Tugas:
Lanjutkan teks tentang rencana pembentukan family office di Indonesia, dimulai tepat setelah kalimat terakhirnya.

Potongan Teks:

Selain ketidakcocokan dengan kondisi ekonomi global saat ini, ada juga argumen bahwa sumber daya dan upaya pemerintah sebaiknya difokuskan pada kebutuhan prioritas yang lebih mendesak.

Indonesia masih menghadapi berbagai tantangan domestik yang membutuhkan perhatian segera, seperti peningkatan kualitas pendidikan, akses terhadap layanan kesehatan, dan penciptaan lapangan kerja yang lebih banyak.

Mengalihkan fokus dan sumber daya untuk membentuk family office bisa dianggap sebagai langkah yang kurang tepat di tengah kebutuhan mendesak lainnya yang lebih berdampak langsung pada kesejahteraan masyarakat luas.

Risiko Ketergantungan pada Elit Kaya

Mengandalkan family office untuk mendatangkan investasi dari elit kaya juga membawa risiko ketergantungan yang tinggi pada segelintir investor.

Jika kondisi ekonomi global tidak membaik atau terjadi perubahan dalam kebijakan investasi mereka, Indonesia bisa menghadapi ketidakstabilan ekonomi yang serius.

Sebaliknya, investasi yang lebih terdiversifikasi dan berbasis pada penguatan ekonomi lokal serta pemberdayaan masyarakat cenderung lebih berkelanjutan dan stabil.

Materi Sumber:
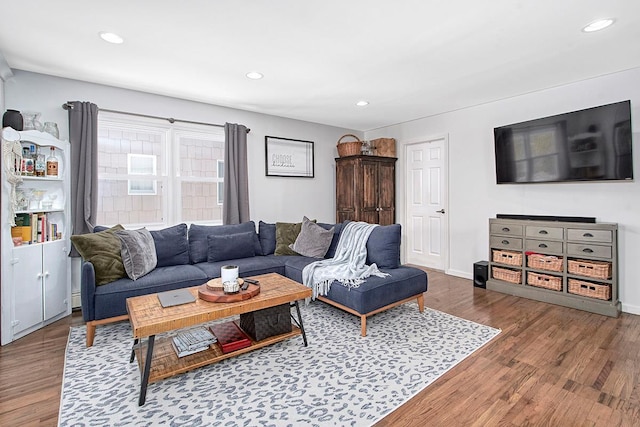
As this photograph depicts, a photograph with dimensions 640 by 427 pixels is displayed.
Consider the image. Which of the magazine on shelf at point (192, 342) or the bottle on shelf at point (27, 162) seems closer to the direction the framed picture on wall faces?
the magazine on shelf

Jawaban Latihan:
Rekomendasi

Ide pembentukan family office oleh Menteri Luhut B. Panjaitan mencerminkan kurangnya interaksi dan pemahaman tentang kebutuhan rakyat biasa.

Kebijakan ini menunjukkan ketidakseimbangan dalam fokus yang lebih menguntungkan elit kaya. Untuk menciptakan kebijakan yang inklusif dan adil, penting bagi pemerintah untuk lebih mendengarkan dan memahami kebutuhan seluruh lapisan masyarakat, bukan hanya segelintir orang berduit. Dengan demikian, kebijakan yang diterapkan dapat memberikan manfaat yang lebih luas dan berkelanjutan bagi seluruh rakyat Indonesia.

Dengan mempertimbangkan pelemahan ekonomi global, konflik geopolitik, dan pengalaman kebijakan yang kurang berhasil, momentum pembentukan family office di Indonesia saat ini dianggap tidak tepat.

Pemerintah perlu lebih bijak dalam menetapkan prioritas kebijakan yang benar-benar memberikan manfaat luas bagi seluruh rakyat Indonesia, bukan hanya untuk segelintir elit kaya.

Kebijakan yang inklusif dan adil akan lebih efektif dalam mendorong pertumbuhan ekonomi yang berkelanjutan dan memperkecil ketimpangan sosial. Mari kita bersama-sama berjuang untuk kebijakan yang lebih adil dan inklusif demi kesejahteraan seluruh rakyat Indonesia, bukan kesejahteraan segelintir elit saja!

End

Oleh: Achmad Nur Hidayat
(Ahli Kebijakan Publik dan Ekonom UPN Veteran Jakarta, dan CEO Narasi Institute)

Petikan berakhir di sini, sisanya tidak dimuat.